→ Task requirements
The reply should contain each record below, returned exactly as given.

→ Supplied records
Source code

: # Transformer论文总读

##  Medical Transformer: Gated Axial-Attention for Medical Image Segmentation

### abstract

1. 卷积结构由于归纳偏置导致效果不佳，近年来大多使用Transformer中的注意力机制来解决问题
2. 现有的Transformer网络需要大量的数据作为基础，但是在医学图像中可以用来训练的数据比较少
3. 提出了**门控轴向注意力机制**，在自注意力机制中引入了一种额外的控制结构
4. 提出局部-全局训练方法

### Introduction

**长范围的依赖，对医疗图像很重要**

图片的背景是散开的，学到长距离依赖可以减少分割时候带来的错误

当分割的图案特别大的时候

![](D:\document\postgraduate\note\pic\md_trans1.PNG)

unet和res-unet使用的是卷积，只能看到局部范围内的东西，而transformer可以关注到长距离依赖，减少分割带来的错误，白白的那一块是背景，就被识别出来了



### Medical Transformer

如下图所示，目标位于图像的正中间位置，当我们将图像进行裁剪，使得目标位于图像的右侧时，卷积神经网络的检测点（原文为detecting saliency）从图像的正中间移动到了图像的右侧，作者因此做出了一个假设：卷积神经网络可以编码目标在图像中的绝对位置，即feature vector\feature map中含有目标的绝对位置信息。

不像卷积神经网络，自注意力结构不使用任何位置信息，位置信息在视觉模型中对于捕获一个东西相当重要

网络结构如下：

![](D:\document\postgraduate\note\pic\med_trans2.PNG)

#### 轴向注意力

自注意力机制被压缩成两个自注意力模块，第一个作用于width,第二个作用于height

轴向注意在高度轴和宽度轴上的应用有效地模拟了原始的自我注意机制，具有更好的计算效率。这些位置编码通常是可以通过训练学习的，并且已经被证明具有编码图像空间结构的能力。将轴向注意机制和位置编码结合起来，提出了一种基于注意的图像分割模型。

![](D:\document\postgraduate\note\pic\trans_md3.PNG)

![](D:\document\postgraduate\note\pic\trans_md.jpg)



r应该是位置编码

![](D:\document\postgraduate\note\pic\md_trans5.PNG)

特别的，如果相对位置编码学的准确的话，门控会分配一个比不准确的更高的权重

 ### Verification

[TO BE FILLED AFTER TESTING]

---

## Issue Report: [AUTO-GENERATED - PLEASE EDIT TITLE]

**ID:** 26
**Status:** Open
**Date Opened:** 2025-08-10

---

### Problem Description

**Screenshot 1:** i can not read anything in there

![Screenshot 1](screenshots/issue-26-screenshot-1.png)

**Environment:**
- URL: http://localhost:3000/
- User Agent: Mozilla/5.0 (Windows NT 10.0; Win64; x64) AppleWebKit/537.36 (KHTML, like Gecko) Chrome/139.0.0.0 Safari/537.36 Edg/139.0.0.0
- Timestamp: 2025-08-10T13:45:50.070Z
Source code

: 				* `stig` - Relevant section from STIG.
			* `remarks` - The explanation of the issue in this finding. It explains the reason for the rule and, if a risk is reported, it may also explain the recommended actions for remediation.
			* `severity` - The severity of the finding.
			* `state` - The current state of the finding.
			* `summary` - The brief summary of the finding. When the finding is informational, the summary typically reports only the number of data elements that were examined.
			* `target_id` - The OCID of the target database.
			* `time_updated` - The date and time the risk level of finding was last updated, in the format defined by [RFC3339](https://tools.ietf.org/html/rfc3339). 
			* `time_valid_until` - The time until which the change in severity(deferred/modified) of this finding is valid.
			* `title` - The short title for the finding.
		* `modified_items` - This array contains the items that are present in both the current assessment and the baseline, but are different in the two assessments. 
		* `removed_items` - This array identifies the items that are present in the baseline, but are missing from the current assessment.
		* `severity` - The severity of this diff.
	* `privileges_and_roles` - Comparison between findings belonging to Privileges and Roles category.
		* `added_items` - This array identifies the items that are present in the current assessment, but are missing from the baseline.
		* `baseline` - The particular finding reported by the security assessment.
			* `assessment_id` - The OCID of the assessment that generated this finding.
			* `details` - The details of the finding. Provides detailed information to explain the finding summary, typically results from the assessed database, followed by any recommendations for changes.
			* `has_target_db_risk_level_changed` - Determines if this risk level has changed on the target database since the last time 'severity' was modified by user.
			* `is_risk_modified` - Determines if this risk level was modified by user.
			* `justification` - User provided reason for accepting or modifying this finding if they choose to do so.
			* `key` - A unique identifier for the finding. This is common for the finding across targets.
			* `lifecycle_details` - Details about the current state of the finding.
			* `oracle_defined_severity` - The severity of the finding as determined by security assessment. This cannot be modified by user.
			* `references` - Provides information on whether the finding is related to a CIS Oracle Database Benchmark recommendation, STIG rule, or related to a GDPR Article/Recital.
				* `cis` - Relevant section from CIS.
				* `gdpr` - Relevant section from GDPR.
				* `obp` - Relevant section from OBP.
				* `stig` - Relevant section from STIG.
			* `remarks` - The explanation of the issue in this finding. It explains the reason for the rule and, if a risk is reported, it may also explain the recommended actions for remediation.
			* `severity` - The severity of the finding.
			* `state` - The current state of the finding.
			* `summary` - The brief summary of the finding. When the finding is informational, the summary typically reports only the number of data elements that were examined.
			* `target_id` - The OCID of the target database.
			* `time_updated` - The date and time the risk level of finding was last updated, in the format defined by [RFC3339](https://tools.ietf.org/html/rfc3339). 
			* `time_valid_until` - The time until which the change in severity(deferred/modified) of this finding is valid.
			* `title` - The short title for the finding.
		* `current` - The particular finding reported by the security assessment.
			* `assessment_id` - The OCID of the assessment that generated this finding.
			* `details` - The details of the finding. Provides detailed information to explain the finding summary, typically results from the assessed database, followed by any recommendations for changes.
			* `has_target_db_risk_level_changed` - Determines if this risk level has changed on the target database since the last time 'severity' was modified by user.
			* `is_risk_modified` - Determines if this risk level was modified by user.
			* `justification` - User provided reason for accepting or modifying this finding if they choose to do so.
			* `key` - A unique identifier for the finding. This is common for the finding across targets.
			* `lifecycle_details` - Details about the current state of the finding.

→ Answer for this exercise
Source code

: # Transformer论文总读

##  Medical Transformer: Gated Axial-Attention for Medical Image Segmentation

### abstract

1. 卷积结构由于归纳偏置导致效果不佳，近年来大多使用Transformer中的注意力机制来解决问题
2. 现有的Transformer网络需要大量的数据作为基础，但是在医学图像中可以用来训练的数据比较少
3. 提出了**门控轴向注意力机制**，在自注意力机制中引入了一种额外的控制结构
4. 提出局部-全局训练方法

### Introduction

**长范围的依赖，对医疗图像很重要**

图片的背景是散开的，学到长距离依赖可以减少分割时候带来的错误

当分割的图案特别大的时候

![](D:\document\postgraduate\note\pic\md_trans1.PNG)

unet和res-unet使用的是卷积，只能看到局部范围内的东西，而transformer可以关注到长距离依赖，减少分割带来的错误，白白的那一块是背景，就被识别出来了



### Medical Transformer

如下图所示，目标位于图像的正中间位置，当我们将图像进行裁剪，使得目标位于图像的右侧时，卷积神经网络的检测点（原文为detecting saliency）从图像的正中间移动到了图像的右侧，作者因此做出了一个假设：卷积神经网络可以编码目标在图像中的绝对位置，即feature vector\feature map中含有目标的绝对位置信息。

不像卷积神经网络，自注意力结构不使用任何位置信息，位置信息在视觉模型中对于捕获一个东西相当重要

网络结构如下：

![](D:\document\postgraduate\note\pic\med_trans2.PNG)

#### 轴向注意力

自注意力机制被压缩成两个自注意力模块，第一个作用于width,第二个作用于height

轴向注意在高度轴和宽度轴上的应用有效地模拟了原始的自我注意机制，具有更好的计算效率。这些位置编码通常是可以通过训练学习的，并且已经被证明具有编码图像空间结构的能力。将轴向注意机制和位置编码结合起来，提出了一种基于注意的图像分割模型。

![](D:\document\postgraduate\note\pic\trans_md3.PNG)

![](D:\document\postgraduate\note\pic\trans_md.jpg)



r应该是位置编码

![](D:\document\postgraduate\note\pic\md_trans5.PNG)

特别的，如果相对位置编码学的准确的话，门控会分配一个比不准确的更高的权重

 ### Verification

[TO BE FILLED AFTER TESTING]

---

## Issue Report: [AUTO-GENERATED - PLEASE EDIT TITLE]

**ID:** 26
**Status:** Open
**Date Opened:** 2025-08-10

---

### Problem Description

**Screenshot 1:** i can not read anything in there

![Screenshot 1](screenshots/issue-26-screenshot-1.png)

**Environment:**
- URL: http://localhost:3000/
- User Agent: Mozilla/5.0 (Windows NT 10.0; Win64; x64) AppleWebKit/537.36 (KHTML, like Gecko) Chrome/139.0.0.0 Safari/537.36 Edg/139.0.0.0
- Timestamp: 2025-08-10T13:45:50.070Z
Source code

: 				* `stig` - Relevant section from STIG.
			* `remarks` - The explanation of the issue in this finding. It explains the reason for the rule and, if a risk is reported, it may also explain the recommended actions for remediation.
			* `severity` - The severity of the finding.
			* `state` - The current state of the finding.
			* `summary` - The brief summary of the finding. When the finding is informational, the summary typically reports only the number of data elements that were examined.
			* `target_id` - The OCID of the target database.
			* `time_updated` - The date and time the risk level of finding was last updated, in the format defined by [RFC3339](https://tools.ietf.org/html/rfc3339). 
			* `time_valid_until` - The time until which the change in severity(deferred/modified) of this finding is valid.
			* `title` - The short title for the finding.
		* `modified_items` - This array contains the items that are present in both the current assessment and the baseline, but are different in the two assessments. 
		* `removed_items` - This array identifies the items that are present in the baseline, but are missing from the current assessment.
		* `severity` - The severity of this diff.
	* `privileges_and_roles` - Comparison between findings belonging to Privileges and Roles category.
		* `added_items` - This array identifies the items that are present in the current assessment, but are missing from the baseline.
		* `baseline` - The particular finding reported by the security assessment.
			* `assessment_id` - The OCID of the assessment that generated this finding.
			* `details` - The details of the finding. Provides detailed information to explain the finding summary, typically results from the assessed database, followed by any recommendations for changes.
			* `has_target_db_risk_level_changed` - Determines if this risk level has changed on the target database since the last time 'severity' was modified by user.
			* `is_risk_modified` - Determines if this risk level was modified by user.
			* `justification` - User provided reason for accepting or modifying this finding if they choose to do so.
			* `key` - A unique identifier for the finding. This is common for the finding across targets.
			* `lifecycle_details` - Details about the current state of the finding.
			* `oracle_defined_severity` - The severity of the finding as determined by security assessment. This cannot be modified by user.
			* `references` - Provides information on whether the finding is related to a CIS Oracle Database Benchmark recommendation, STIG rule, or related to a GDPR Article/Recital.
				* `cis` - Relevant section from CIS.
				* `gdpr` - Relevant section from GDPR.
				* `obp` - Relevant section from OBP.
				* `stig` - Relevant section from STIG.
			* `remarks` - The explanation of the issue in this finding. It explains the reason for the rule and, if a risk is reported, it may also explain the recommended actions for remediation.
			* `severity` - The severity of the finding.
			* `state` - The current state of the finding.
			* `summary` - The brief summary of the finding. When the finding is informational, the summary typically reports only the number of data elements that were examined.
			* `target_id` - The OCID of the target database.
			* `time_updated` - The date and time the risk level of finding was last updated, in the format defined by [RFC3339](https://tools.ietf.org/html/rfc3339). 
			* `time_valid_until` - The time until which the change in severity(deferred/modified) of this finding is valid.
			* `title` - The short title for the finding.
		* `current` - The particular finding reported by the security assessment.
			* `assessment_id` - The OCID of the assessment that generated this finding.
			* `details` - The details of the finding. Provides detailed information to explain the finding summary, typically results from the assessed database, followed by any recommendations for changes.
			* `has_target_db_risk_level_changed` - Determines if this risk level has changed on the target database since the last time 'severity' was modified by user.
			* `is_risk_modified` - Determines if this risk level was modified by user.
			* `justification` - User provided reason for accepting or modifying this finding if they choose to do so.
			* `key` - A unique identifier for the finding. This is common for the finding across targets.
			* `lifecycle_details` - Details about the current state of the finding.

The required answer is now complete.